Consider a class of 5 girls and 7 boys. The number of different teams consisting of 2 girls and 3 boys that can be formed from this class, if there are two specific boys A and B, who refuse to be the members of the same team, is

To solve the problem of forming teams of 2 girls and 3 boys from a class of 5 girls and 7 boys, where two specific boys (A and B) refuse to be on the same team, we can follow these steps: ### Step 1: Calculate the total number of ways to form a team without restrictions. We need to select 2 girls from 5 and 3 boys from 7. The number of ways to choose 2 girls from 5 is given by the combination formula \( \binom{n}{r} \), which represents the number of ways to choose \( r \) items from \( n \) items without regard to the order of selection. \[ \text{Total ways} = \binom{5}{2} \times \binom{7}{3} \] Calculating each part: - \( \binom{5}{2} = \frac{5!}{2!(5-2)!} = \frac{5 \times 4}{2 \times 1} = 10 \) - \( \binom{7}{3} = \frac{7!}{3!(7-3)!} = \frac{7 \times 6 \times 5}{3 \times 2 \times 1} = 35 \) Thus, the total number of ways is: \[ \text{Total ways} = 10 \times 35 = 350 \] ### Step 2: Calculate the number of ways in which boys A and B are on the same team. If boys A and B are on the same team, we can treat them as a single unit. This means we have already chosen 2 boys (A and B), and we need to select 1 more boy from the remaining 5 boys. The number of ways to choose 1 boy from the remaining 5 is: \[ \binom{5}{1} = 5 \] We still need to select 2 girls from the 5 girls: \[ \binom{5}{2} = 10 \] Thus, the number of ways with boys A and B on the same team is: \[ \text{Ways with A and B together} = 10 \times 5 = 50 \] ### Step 3: Calculate the number of ways in which boys A and B are not on the same team.

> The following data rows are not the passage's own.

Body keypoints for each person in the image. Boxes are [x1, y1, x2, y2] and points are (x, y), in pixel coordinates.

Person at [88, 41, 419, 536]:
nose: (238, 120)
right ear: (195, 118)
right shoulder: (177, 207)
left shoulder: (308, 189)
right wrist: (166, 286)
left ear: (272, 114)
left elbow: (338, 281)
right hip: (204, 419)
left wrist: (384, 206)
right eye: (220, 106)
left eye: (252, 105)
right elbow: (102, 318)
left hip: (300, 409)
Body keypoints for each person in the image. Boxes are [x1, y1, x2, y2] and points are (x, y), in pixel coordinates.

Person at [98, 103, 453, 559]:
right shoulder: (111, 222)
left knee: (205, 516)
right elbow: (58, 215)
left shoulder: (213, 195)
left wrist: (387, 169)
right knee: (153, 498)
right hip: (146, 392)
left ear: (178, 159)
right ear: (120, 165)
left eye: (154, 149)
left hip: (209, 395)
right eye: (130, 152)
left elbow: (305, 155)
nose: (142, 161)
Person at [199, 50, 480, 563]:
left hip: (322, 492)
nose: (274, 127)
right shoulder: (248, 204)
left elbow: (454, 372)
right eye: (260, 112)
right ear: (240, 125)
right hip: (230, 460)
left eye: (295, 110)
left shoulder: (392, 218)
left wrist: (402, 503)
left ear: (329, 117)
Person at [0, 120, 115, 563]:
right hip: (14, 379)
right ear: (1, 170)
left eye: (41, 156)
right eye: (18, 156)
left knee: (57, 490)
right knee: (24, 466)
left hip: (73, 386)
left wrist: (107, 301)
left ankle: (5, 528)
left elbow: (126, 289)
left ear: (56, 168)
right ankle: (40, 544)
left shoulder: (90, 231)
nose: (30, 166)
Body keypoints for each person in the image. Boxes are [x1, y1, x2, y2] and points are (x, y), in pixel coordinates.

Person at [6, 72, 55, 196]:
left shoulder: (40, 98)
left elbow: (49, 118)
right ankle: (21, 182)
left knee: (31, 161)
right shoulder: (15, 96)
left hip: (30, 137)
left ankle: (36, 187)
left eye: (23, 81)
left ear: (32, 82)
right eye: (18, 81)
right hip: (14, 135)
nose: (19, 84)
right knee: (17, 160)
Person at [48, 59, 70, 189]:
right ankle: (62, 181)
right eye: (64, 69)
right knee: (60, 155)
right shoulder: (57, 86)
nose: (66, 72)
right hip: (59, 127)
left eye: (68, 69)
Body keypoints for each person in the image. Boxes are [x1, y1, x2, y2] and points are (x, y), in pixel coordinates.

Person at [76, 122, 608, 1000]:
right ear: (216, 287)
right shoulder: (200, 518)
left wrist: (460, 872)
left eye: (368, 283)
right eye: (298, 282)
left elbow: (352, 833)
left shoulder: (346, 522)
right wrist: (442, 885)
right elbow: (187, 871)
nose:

To find the number of teams where boys A and B are not together, we subtract the number of teams where they are together from the total number of teams: \[ \text{Ways with A and B not together} = \text{Total ways} - \text{Ways with A and B together} \] \[ \text{Ways with A and B not together} = 350 - 50 = 300 \] ### Final Answer: The number of different teams consisting of 2 girls and 3 boys that can be formed from this class, ensuring that boys A and B are not on the same team, is **300**.